Why are drugs treated differently depending upon the plan and the pharmacy?
Understandably, few people are familiar with the term Pharmacy Benefit Manager (PBM), the largest 3 of which are Optum Rx, Express Scripts, and CVS Caremark, A PBM is an organization that administers prescription drug benefits for insurers by negotiating between drug companies and pharmacies.
PBMs can affect the price of drugs by negotiating rebates, fees, and discounts paid by a drug company for favorable treatment in formularies. These negotiated savings are not generally passed on to the consumer or the pharmacies themselves but go instead largely to the PBMs and insurers.
The drug list price reflects the price prior to the discounts granted the PBMs. This year in the doughnut hole or gap, a brand name drug costs the consumer 25 percent of the list price before discounts, thus making the cost higher for the consumer.
Pharmacies themselves are also adversely affected with the greatest harm coming to the small neighborhood pharmacies that often serve the community in the most personal and direct ways. A pharmacy that fills a prescription can be subject to retroactive fees when it applies to the PBM for reimbursement. These fees can be so large and unpredictable that a pharmacy can lose money on transactions.

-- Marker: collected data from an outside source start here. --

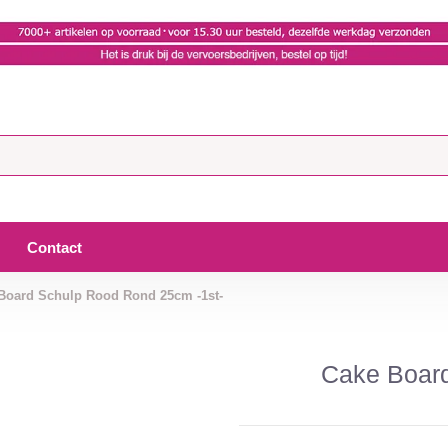
Contact
Board Schulp Rood Rond 25cm -1st-
Cake Board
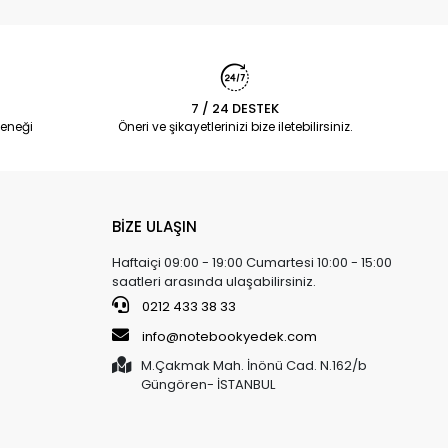
7 / 24 DESTEK
eneği
Öneri ve şikayetlerinizi bize iletebilirsiniz.
BİZE ULAŞIN
Haftaiçi 09:00 - 19:00 Cumartesi 10:00 - 15:00
saatleri arasında ulaşabilirsiniz.
0212 433 38 33
info@notebookyedek.com
M.Çakmak Mah. İnönü Cad. N.162/b
Güngören- İSTANBUL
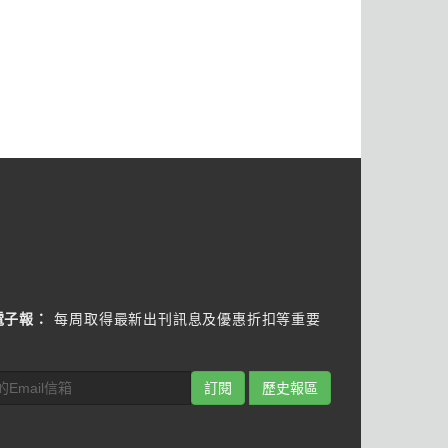
電子報：
每周取得最新出刊訊息及優惠折扣等重要
訂閱
歷史報區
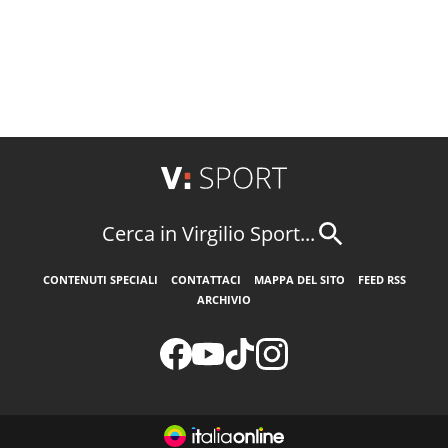
Cerca in Virgilio Sport...
CONTENUTI SPECIALI
CONTATTACI
MAPPA DEL SITO
FEED RSS
ARCHIVIO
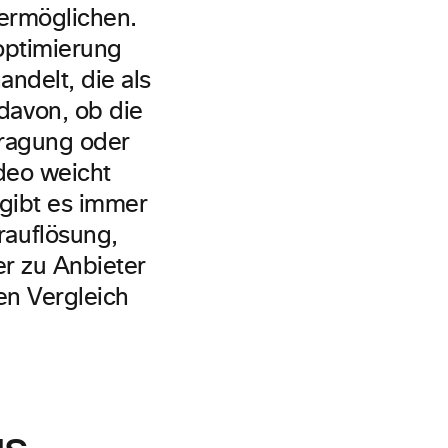
 ermöglichen.
optimierung
ndelt, die als
davon, ob die
tragung oder
ideo weicht
 gibt es immer
auflösung,
er zu Anbieter
en Vergleich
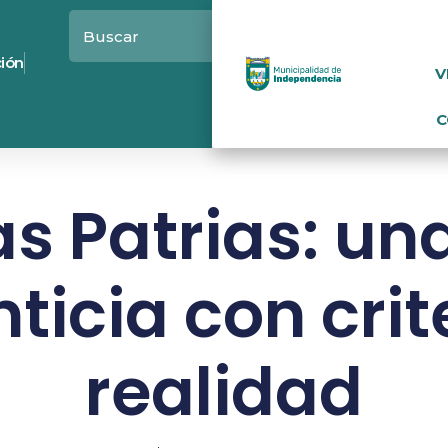
ción
V
C
as Patrias: un
ticia con crit
realidad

A pharmacy that is part of a major store, such as Walmart, Kroger, or CVS, can afford to lose money on some transactions because it can more than recover the losses on a myriad of other products or services. A small neighborhood pharmacy cannot and may find that it must stop servicing some drug plans.
Davidson’s Pharmacy in Christiansburg finds itself in this predicament regarding Humana Part D drug plans and Medicare Advantage plans. During last Open Enrollment, I dealt with clients who had been well served by Davidson’s Pharmacy for years who now found that it could no longer fill prescriptions under Humana without losing money on them. If the clients with a Part D drug plan wanted to remain at Davidson’s Pharmacy, the solution was to find them a different plan even if it might be more expensive.
A major problem emerged on Humana Medicare Advantage plans.
Medicare Advantage (MA) plans are private healthcare plans that replace Medicare Parts A and B and usually have a drug plan attached to them. MAs usually have networks of healthcare providers that patients must use in order to get the best prices. Going outside of a network can force patients to pay the entire healthcare bill in an HMO or a much higher percentage in a PPO.
Persons whose healthcare providers were not in network on an MA other than Humana could find that they were forced to choose between using that provider or Davidson’s Pharmacy. Patients may have no choice but to change pharmacies as there may not be another specialist in a new MA network that could accommodate them.
Losing a trusted pharmacist is no different than losing a trusted doctor. The pharmacist may have a better knowledge of what drugs patients take than their doctors if they have several doctors prescribing their drugs. One client confided to me that she believed that her pharmacist had saved her life by recognizing that two drugs prescribed by two different doctors could have fatal side-affects if taken together.
Our Congressman Morgan Griffith (VA-9) and Congressman Peter Welch (VT) have introduced a bill regarding these retroactive fees on pharmacies filling prescriptions. There is still much to do to lower Medicare drug prices, but this bill is a welcome start.